Many of the companies on our most recent cohort have a direct role in the COVID-19 response, like Xim working in urgent care centres with contactless measurement of vital signs and Medicspot who created a new product that can be transported into care homes to assess patients remotely. Edge used the analytics and modelling part of their business to support Trusts to use resources more effectively. Patchwork supported NHS staff by enabling easier and more efficient temporary staffing solutions. Birdie integrated the NHS111 COVID-19 symptom checker into their app for Home Care agencies as part of the NHSX TechForce19 challenge and Ortus-iHealth supported the transfer of hundreds of face-to-face appointments to their virtual outpatient platform eliminating the need to cancel appointments.
Others on cohort four have been providing services that otherwise would have been stopped, such as Eql whose MSK offering supported patients who were unable to attend appointments and now have a patient reach of over 9 million.
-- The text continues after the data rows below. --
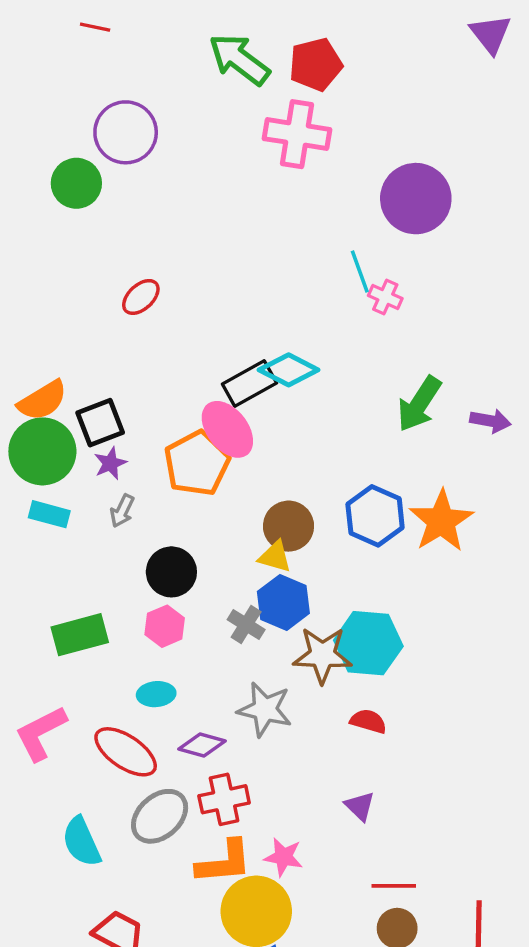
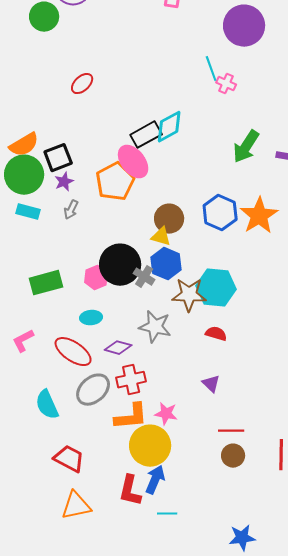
cyan diamond: (289, 370) -> (169, 127), turned -56
black circle: (171, 572) -> (120, 265), moved, size x1.4
pink L-shape: (41, 733) -> (23, 341), size x0.7

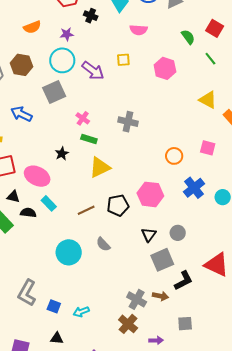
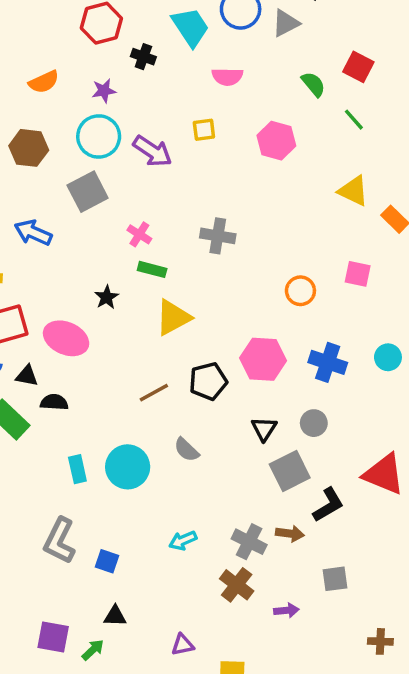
blue cross: (194, 188) -> (328, 362), moved, turned -30
cyan rectangle: (49, 203) -> (77, 469), moved, turned 35
cyan arrow: (81, 312) -> (183, 541), moved

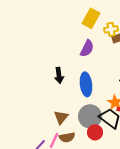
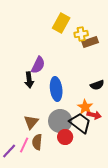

Some of our companies helped patients to better self-manage their conditions, reducing complications and avoiding hospitalisation like Ampersand supporting patients with Irritable Bowel Disease and Tiny Medical Apps a member of cohort 4 (and an Alumni from the Launchpad) who support children with Asthma.
Now as we enter the recovery phase of the pandemic, we have companies who are working to tackle the backlog of procedures like Lifebox who have been supporting NHS patients at a private hospital and IBEX who are supporting digital pathology workflows.
Some of our companies, whose products and digital solutions do not directly relate to COVID-19, used this time to create valuable evidence for their products such as Macusoft, White Swan and Motilent.
In the last 12 months while on the Accelerator, we’ve been thrilled to support Skin Vision as they recognised a value in investing in a UK staff member and took every opportunity available through the Accelerator, and Push Doctor as they achieved a reach of 5.2 million patients accessing primary care services.
We’ve been very proud of Sweatcoin’s relationship management with SW London, going the extra mile, it is an exemplar for good customer relationship and digital health collaboration. As well as opportunities, the global pandemic brought barriers for some digital health SMEs but I think I can speak on behalf of the whole team when I say we’ve been inspired by the achievements of Oxford Heartbeat over the past 12 months as they have proved not all things in their business needed to stop because of COVID, they won grants and awards and developed the business even expanding and hiring new staff.
The future of health and social care really does rely on the success of digital health products and services like those we support.
The past few months have been tough for us all, in different ways and for different reasons, but I am incredibly proud to have led this fantastic programme at a time I think we will all look back on as a defining moment for digital health.
Jenny Thomas, DigitalHealth.London’s Programme Director, is returning from maternity leave this month and as Deputy Programme Director I am going on to lead the Digital Pioneer Fellowship, a programme supporting NHS staff to deliver digital transformation projects. So, I am remaining part of the DigitalHealth.London family. I’d like to thank all of the companies on the Accelerator for their flexibility and continued engagement with the programme. A special thanks to the DigitalHealth.London team and partners for inspiring me every day to do better.